# Extended-reach chuck wrench



## homebrewed (Jul 29, 2022)

I'm always either cracking my knuckles or bumping the dial indicator when I dial-in something on my 4-jaw chuck.  I had made a second chuck wrench to make it easier to line things up, but I made it the same length as the one that came with the chuck.  Bad idea.  So I've been working on one with a longer reach to avoid that problem.  Working on it was kinda nice because my machine shop is in the basement, which currently is 65F.  The main house is 85, and its 96 outside.  Plus the humidity is pretty high so I'm dripping with sweat as I write this.

Anyway:




The steel was 1018, not the greatest for a decent finish so I used hand-ground HSS bits to turn the pieces, and used my rotary table to cut the square key to match the chuck tightening screws.  I ground a vertical shear bit to get a friction fit between the shaft and handle, then co-drilled/reamed them for a brass pin.  I used my lathe to ease the ends of the handle and the step between the shaft and square keyed end, then de-burred the square corners/ends of the key with a fine-toothed file.

This wrench is almost 6 inches long end-to-end so hopefully that will be enough to keep my knuckles out of the way.  These things always take longer than I expect, but, like I said, it was a LOT cooler down there than the main part of the house so it was all good.


----------



## homebrewed (Jul 29, 2022)

homebrewed said:


> I'm always either cracking my knuckles or bumping the dial indicator when I dial-in something on my 4-jaw chuck.  I had made a second chuck wrench to make it easier to line things up, but I made it the same length as the one that came with the chuck.  Bad idea.  So I've been working on one with a longer reach to avoid that problem.  Working on it was kinda nice because my machine shop is in the basement, which currently is 65F.  The main house is 85, and its 96 outside.  Plus the humidity is pretty high so I'm dripping with sweat as I write this.
> 
> Anyway:
> 
> ...


I used a live center in my tailstock when I was turning the shaft and handle.  After shimming the headstock I'm getting something around .002" of taper  over a distance of 6 inches.  Based on RDM  I suspect that some of the taper is due to slight misalignment of the tailstock, rather than headstock misalignment.


----------

◆ **INFORMATION SHOWN**

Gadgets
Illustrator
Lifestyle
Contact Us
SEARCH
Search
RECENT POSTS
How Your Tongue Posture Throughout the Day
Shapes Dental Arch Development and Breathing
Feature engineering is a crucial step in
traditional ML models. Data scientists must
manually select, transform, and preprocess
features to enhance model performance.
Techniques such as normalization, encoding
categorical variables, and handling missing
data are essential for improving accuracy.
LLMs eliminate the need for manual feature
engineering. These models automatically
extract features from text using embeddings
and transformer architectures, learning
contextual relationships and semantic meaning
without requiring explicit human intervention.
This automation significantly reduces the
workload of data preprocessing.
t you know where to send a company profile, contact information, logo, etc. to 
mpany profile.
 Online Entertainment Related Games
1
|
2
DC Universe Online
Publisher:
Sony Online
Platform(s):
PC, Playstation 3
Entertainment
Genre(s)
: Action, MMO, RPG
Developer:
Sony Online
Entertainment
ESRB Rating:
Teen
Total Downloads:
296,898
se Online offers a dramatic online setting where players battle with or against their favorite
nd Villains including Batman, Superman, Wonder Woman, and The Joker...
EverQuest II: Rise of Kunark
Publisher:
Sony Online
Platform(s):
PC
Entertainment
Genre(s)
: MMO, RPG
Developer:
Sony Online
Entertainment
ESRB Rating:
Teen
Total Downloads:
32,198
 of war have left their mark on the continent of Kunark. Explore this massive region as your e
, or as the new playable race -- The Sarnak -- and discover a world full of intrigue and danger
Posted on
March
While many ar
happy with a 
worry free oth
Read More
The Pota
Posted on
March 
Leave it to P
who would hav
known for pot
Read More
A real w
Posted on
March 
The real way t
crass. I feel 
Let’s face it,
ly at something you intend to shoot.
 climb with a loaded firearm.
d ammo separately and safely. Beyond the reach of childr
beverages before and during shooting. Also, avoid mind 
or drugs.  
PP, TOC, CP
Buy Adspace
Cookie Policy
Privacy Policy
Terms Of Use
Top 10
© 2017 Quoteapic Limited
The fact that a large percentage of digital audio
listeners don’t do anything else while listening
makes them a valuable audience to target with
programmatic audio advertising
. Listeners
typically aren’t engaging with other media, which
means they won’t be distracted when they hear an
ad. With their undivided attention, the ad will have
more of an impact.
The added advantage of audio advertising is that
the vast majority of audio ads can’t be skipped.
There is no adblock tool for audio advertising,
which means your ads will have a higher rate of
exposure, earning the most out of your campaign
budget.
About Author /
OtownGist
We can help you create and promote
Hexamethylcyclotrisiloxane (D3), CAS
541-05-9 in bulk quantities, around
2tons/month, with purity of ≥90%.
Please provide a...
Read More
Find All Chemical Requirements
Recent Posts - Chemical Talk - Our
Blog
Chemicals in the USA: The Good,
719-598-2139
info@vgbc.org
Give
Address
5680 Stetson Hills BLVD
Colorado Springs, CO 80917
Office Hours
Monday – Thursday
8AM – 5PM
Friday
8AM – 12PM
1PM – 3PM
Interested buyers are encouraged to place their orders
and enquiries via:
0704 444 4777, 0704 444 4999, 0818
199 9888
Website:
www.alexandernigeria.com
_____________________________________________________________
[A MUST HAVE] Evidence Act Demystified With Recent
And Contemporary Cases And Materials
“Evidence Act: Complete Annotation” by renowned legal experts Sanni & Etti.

◆ **REQUIRED TASKS**
A - In the chuck wrench thread, what steel was used to make the wrench?
B - Switch "Gadgets" to "Electronics" in the rows, from the first line of the rows to the line with "traditional ML models. Data scientists must", and return those lines with nothing else changed.

◆ **EXPECTED RESPONSES**
A - 1018 steel.

B -
Electronics
Illustrator
Lifestyle
Contact Us
SEARCH
Search
RECENT POSTS
How Your Tongue Posture Throughout the Day
Shapes Dental Arch Development and Breathing
Feature engineering is a crucial step in
traditional ML models. Data scientists must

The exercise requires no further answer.